Key Points:
- Equity factors play a crucial role in a goals-based investment approach
- Factors such as Small Minus Big (SMB), High Minus Low (HML), Robust Minus Weak (RMW), and Conservative Minus Aggressive (CMA) can contribute to growth, income, preservation, and liquidity goals
- Factors have different correlations with market returns and macroeconomic conditions
- Convexity and skewness of factors can determine their behavior in different market environments
- A diversified factor portfolio can provide better performance during bear markets with lower volatility
Our 4×4 Asset Allocation philosophy focuses on four main goals: Growth, Income, Preservation, and Liquidity. Under the 4×4 Goal Parity framework, each of these goals has equal weight. When applying a goals-based approach to equity factors, factors such as SMB, HML, RMW, and CMA can contribute to these goals in different ways.

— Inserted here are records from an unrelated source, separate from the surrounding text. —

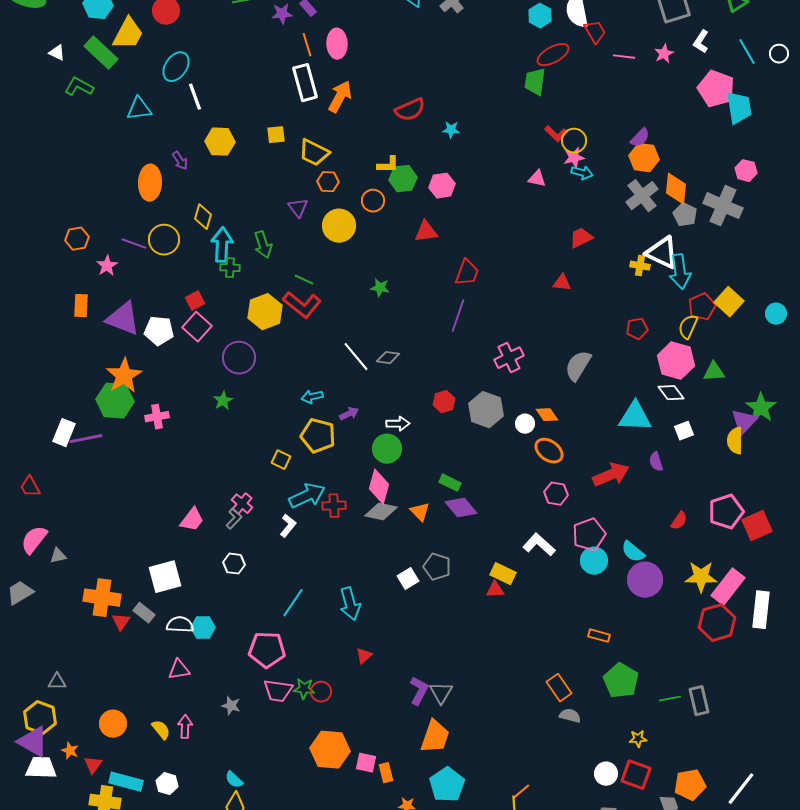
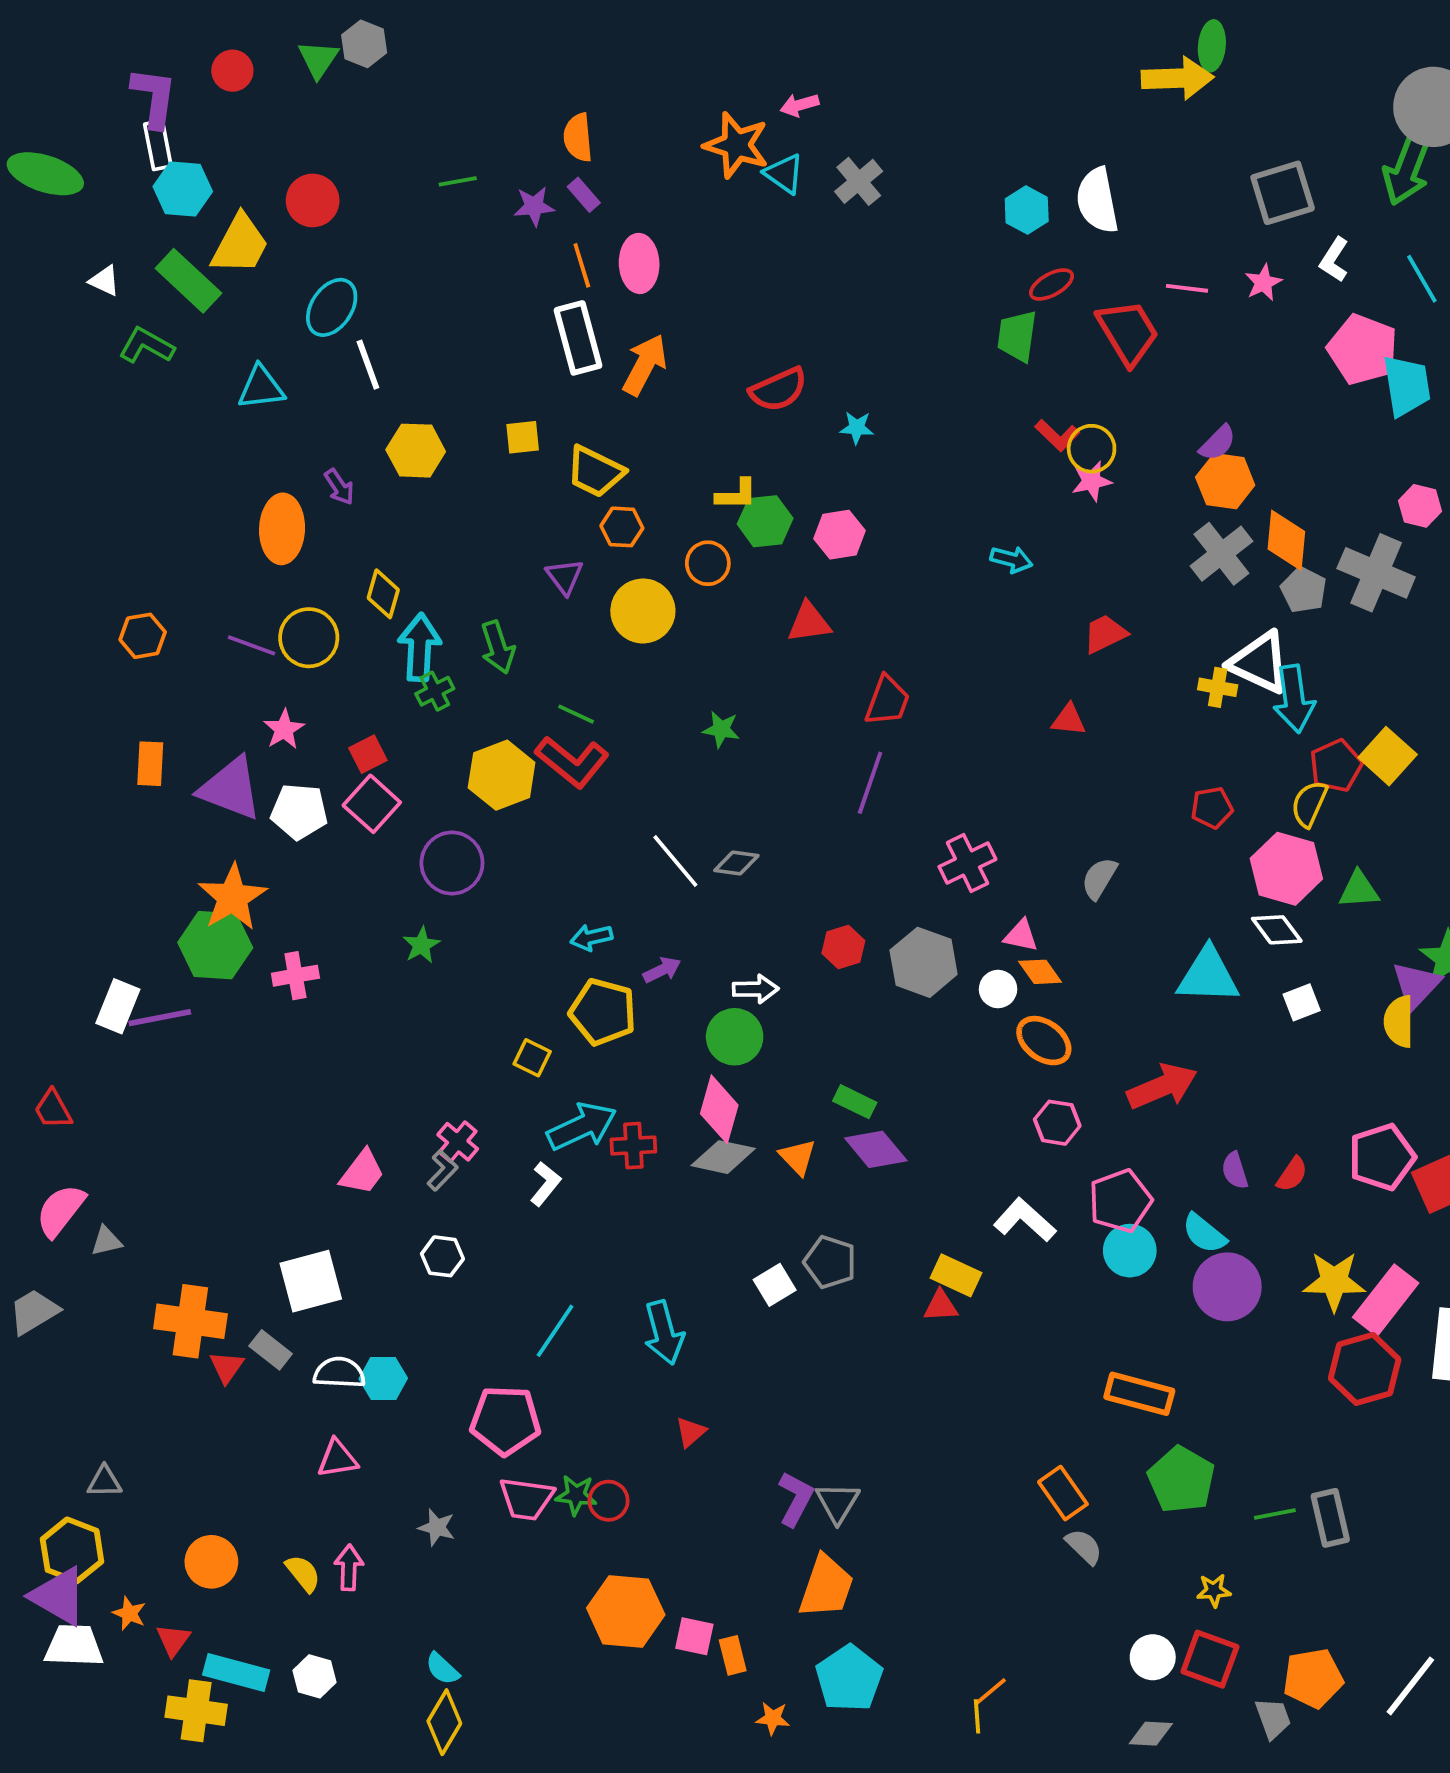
red trapezoid: (595, 32) -> (1128, 332), moved, size x1.5
red ellipse: (553, 55) -> (1051, 284), size x0.7
cyan arrow: (582, 173) -> (1011, 559), moved
pink triangle: (537, 179) -> (1021, 936), moved
pink star: (107, 266) -> (284, 729), moved
green cross: (230, 268) -> (435, 691), turned -30
gray semicircle: (578, 366) -> (1099, 878), size x0.7
purple semicircle: (656, 462) -> (1235, 1170), moved
orange rectangle: (599, 636) -> (1139, 1394), size x1.6
gray semicircle: (570, 716) -> (1084, 1547), turned 30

The correlations between factors reveal interesting insights. For example, the market’s excess return (Mkt-RF) is negatively correlated with factors such as SMB, HML, and RMW, while it is most negatively correlated with CMA. This suggests that CMA may be a defensive factor. Furthermore, HML and CMA have a 68% correlation, indicating the potential role of HML as a defensive factor as well.
An analysis of the convexity and skewness of factors provides additional insights. Factors with positive co-skewness with a risk factor are convex, while those with negative co-skewness are concave. Factors such as CMA and LT_Rev exhibit convexity, indicating better performance in crises driven by rapid changes in interest rates or market declines.
When constructing a factor portfolio with an equal-weighted approach, the performance patterns of the portfolio differ from the market. The factor portfolio tends to lag behind the market during bull markets but performs better during bear markets with lower volatility. This suggests that a diversified factor portfolio can provide resilience and better risk-adjusted returns.
Overall, a goals-based approach to equity factors can help investors achieve their investment objectives by considering the contributions of factors to growth, income, preservation, and liquidity. Diversified factor portfolios balanced across these goals can enhance performance and provide a smoother ride in different market environments.